### ENTRIES SUPPLIED:
━━━━━━

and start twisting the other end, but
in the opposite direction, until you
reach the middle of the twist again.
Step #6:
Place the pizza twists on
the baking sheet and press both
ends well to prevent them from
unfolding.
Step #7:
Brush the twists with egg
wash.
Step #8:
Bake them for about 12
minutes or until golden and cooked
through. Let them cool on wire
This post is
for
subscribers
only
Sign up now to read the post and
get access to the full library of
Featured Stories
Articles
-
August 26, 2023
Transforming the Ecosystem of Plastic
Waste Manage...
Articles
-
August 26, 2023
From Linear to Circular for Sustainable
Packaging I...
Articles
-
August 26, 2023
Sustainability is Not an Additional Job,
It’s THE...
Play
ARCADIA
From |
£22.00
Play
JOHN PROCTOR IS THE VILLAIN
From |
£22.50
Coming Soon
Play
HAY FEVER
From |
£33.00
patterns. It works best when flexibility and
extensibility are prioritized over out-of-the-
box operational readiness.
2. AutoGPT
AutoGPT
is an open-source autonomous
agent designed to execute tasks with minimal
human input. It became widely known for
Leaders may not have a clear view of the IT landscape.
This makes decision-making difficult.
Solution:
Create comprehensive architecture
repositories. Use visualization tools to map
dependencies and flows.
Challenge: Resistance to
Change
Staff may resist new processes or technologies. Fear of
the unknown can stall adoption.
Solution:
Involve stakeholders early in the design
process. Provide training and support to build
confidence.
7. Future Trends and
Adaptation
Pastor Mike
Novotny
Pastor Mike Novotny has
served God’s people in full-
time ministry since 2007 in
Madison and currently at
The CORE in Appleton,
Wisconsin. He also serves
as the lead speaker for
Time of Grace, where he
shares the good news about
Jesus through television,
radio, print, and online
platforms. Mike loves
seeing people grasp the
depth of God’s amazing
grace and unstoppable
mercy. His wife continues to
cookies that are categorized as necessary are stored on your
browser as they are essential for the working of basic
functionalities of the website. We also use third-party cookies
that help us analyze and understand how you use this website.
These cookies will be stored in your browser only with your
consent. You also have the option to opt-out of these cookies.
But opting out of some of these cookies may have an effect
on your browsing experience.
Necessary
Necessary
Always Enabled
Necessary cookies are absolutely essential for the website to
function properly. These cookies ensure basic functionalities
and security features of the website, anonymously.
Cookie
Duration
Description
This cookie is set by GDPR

━━━━━━

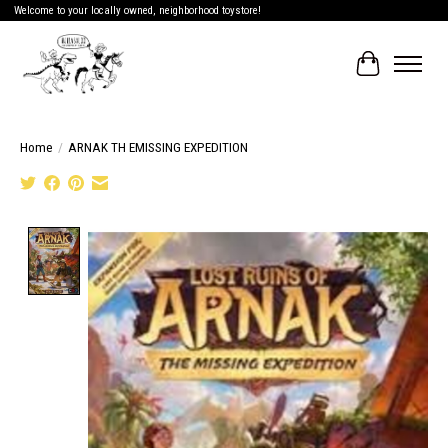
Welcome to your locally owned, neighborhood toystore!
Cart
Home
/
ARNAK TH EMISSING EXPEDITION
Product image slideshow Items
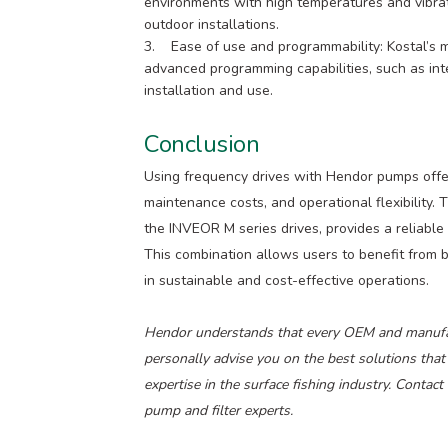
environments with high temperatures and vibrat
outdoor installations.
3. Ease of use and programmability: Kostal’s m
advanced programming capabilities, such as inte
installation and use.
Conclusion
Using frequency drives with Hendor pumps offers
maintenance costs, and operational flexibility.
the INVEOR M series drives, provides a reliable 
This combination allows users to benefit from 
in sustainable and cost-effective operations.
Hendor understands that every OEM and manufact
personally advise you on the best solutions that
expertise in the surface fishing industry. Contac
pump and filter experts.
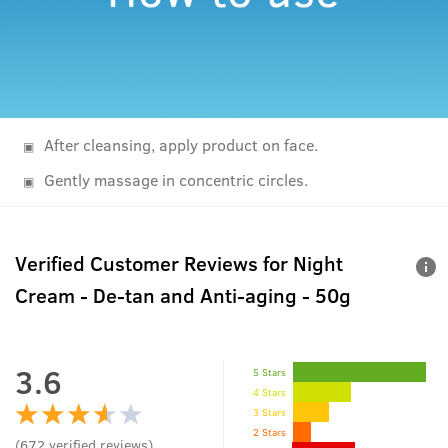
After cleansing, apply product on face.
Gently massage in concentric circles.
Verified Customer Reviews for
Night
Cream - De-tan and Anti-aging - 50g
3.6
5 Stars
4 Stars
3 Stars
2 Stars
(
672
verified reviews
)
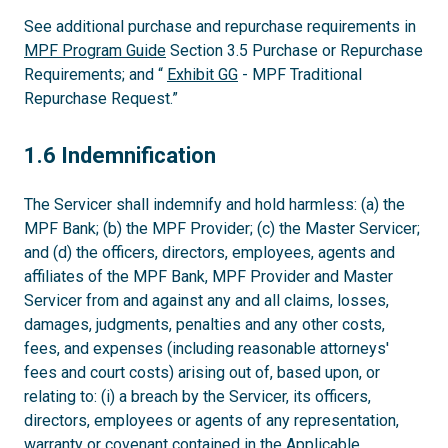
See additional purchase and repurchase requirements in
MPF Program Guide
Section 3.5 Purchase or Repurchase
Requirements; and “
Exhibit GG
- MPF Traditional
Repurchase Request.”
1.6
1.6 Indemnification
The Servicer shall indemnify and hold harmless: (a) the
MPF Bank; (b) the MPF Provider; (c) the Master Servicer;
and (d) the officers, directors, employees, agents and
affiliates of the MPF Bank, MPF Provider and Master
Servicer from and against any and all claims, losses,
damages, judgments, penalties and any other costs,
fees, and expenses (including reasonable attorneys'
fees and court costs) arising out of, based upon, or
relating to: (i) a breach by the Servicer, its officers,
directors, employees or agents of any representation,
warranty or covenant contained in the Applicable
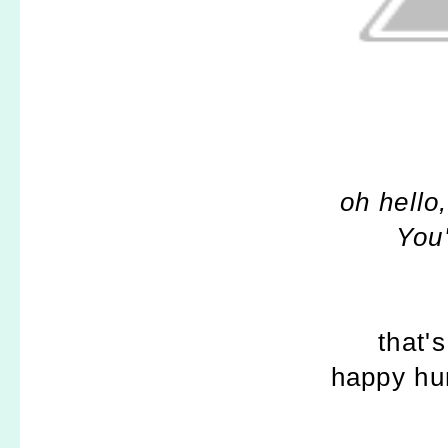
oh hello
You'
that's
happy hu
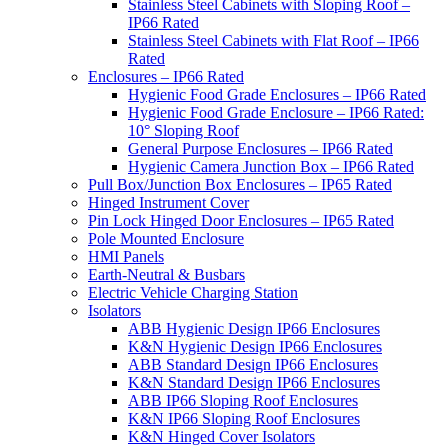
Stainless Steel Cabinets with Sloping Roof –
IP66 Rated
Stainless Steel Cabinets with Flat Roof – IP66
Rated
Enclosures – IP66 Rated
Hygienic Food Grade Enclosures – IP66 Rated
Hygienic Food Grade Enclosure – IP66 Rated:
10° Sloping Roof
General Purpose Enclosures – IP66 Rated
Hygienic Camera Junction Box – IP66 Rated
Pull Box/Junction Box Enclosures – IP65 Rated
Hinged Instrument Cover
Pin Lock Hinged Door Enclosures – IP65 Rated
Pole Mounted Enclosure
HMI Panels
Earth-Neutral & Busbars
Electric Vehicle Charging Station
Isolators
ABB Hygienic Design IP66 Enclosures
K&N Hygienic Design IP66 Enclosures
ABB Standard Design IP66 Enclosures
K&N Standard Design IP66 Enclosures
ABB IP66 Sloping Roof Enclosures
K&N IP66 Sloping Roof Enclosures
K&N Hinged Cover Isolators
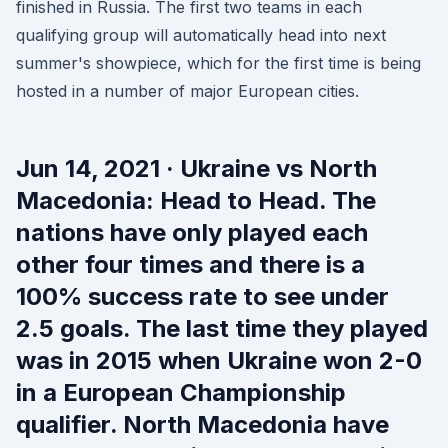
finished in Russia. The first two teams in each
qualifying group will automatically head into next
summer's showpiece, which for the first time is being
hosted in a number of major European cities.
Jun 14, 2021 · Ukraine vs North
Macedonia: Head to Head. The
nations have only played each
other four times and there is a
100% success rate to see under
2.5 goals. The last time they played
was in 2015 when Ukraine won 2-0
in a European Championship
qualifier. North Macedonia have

━━━━━━

### DESCRIPTION OF THE TASK:
Convert the lines of the records from the line with "See additional purchase" to the line with "relating to: (i)", both included, into a Markdown table with the columns Row and Text. Number each line and leave out blank lines.

### RESPONSE AREA:
| Row | Text |
|---|---|
| 1 | See additional purchase and repurchase requirements in |
| 2 | MPF Program Guide |
| 3 | Section 3.5 Purchase or Repurchase |
| 4 | Requirements; and “ |
| 5 | Exhibit GG |
| 6 | - MPF Traditional |
| 7 | Repurchase Request.” |
| 8 | 1.6 |
| 9 | 1.6 Indemnification |
| 10 | The Servicer shall indemnify and hold harmless: (a) the |
| 11 | MPF Bank; (b) the MPF Provider; (c) the Master Servicer; |
| 12 | and (d) the officers, directors, employees, agents and |
| 13 | affiliates of the MPF Bank, MPF Provider and Master |
| 14 | Servicer from and against any and all claims, losses, |
| 15 | damages, judgments, penalties and any other costs, |
| 16 | fees, and expenses (including reasonable attorneys' |
| 17 | fees and court costs) arising out of, based upon, or |
| 18 | relating to: (i) a breach by the Servicer, its officers, |